— Begin Excerpted text —
Re: ReplicationSlotRelease may set the statusFlags of other processes in PG14

From: Michael Paquier <michael(at)paquier(dot)xyz>
To: feichanghong <feichanghong(at)qq(dot)com>
Cc: pgsql-bugs <pgsql-bugs(at)lists(dot)postgresql(dot)org>, andres <andres(at)anarazel(dot)de>, "sawada(dot)mshk" <sawada(dot)mshk(at)gmail(dot)com>, "horikyota(dot)ntt" <horikyota(dot)ntt(at)gmail(dot)com>
Subject: Re: ReplicationSlotRelease may set the statusFlags of other processes in PG14
Date: 2024-03-19 03:57:51
Message-ID: ZfkNP1OdgBSPPTsR@paquier.xyz
Views: Raw Message | Whole Thread | Download mbox | Resend email
Thread:
Lists: pgsql-bugs

On Sat, Mar 16, 2024 at 10:29:03PM +0800, feichanghong wrote:
> A process utilizing replication slots (usually walsender) calls callback
> functions in the order of RemoveProcFromArray->ProcKill upon abnormal exit.
— End Excerpted text —
## Written problem 1
Please reproduce the lines of the listing verbatim, starting with the line that contains "scientific name: Symphyotrichum" and going on through the end of the listing, both ends included.
— Begin Records shown —
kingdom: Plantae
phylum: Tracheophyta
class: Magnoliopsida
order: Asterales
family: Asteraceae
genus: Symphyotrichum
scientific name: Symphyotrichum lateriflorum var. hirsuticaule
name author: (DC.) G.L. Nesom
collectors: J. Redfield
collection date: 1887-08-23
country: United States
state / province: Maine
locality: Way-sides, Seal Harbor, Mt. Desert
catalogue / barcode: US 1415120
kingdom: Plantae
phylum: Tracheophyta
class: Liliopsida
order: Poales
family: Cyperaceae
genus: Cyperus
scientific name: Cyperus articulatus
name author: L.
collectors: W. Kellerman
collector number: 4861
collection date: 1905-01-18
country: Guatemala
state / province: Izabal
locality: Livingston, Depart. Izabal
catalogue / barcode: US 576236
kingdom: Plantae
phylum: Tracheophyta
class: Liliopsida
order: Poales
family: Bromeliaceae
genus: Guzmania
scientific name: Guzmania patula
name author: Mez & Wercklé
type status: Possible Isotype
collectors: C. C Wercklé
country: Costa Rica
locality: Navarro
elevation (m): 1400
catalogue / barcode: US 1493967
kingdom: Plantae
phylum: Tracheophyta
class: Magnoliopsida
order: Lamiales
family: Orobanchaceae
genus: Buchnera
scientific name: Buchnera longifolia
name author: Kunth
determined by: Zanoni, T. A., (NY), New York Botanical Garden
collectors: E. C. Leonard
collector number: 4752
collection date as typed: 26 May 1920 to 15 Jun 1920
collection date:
— End Records shown —
## Written problem 2
Give the display names that appear on the Cc line of the mailing list post.

## Exercise output 1
scientific name: Symphyotrichum lateriflorum var. hirsuticaule
name author: (DC.) G.L. Nesom
collectors: J. Redfield
collection date: 1887-08-23
country: United States
state / province: Maine
locality: Way-sides, Seal Harbor, Mt. Desert
catalogue / barcode: US 1415120
kingdom: Plantae
phylum: Tracheophyta
class: Liliopsida
order: Poales
family: Cyperaceae
genus: Cyperus
scientific name: Cyperus articulatus
name author: L.
collectors: W. Kellerman
collector number: 4861
collection date: 1905-01-18
country: Guatemala
state / province: Izabal
locality: Livingston, Depart. Izabal
catalogue / barcode: US 576236
kingdom: Plantae
phylum: Tracheophyta
class: Liliopsida
order: Poales
family: Bromeliaceae
genus: Guzmania
scientific name: Guzmania patula
name author: Mez & Wercklé
type status: Possible Isotype
collectors: C. C Wercklé
country: Costa Rica
locality: Navarro
elevation (m): 1400
catalogue / barcode: US 1493967
kingdom: Plantae
phylum: Tracheophyta
class: Magnoliopsida
order: Lamiales
family: Orobanchaceae
genus: Buchnera
scientific name: Buchnera longifolia
name author: Kunth
determined by: Zanoni, T. A., (NY), New York Botanical Garden
collectors: E. C. Leonard
collector number: 4752
collection date as typed: 26 May 1920 to 15 Jun 1920
collection date:

## Exercise output 2
pgsql-bugs
andres
sawada(dot)mshk
horikyota(dot)ntt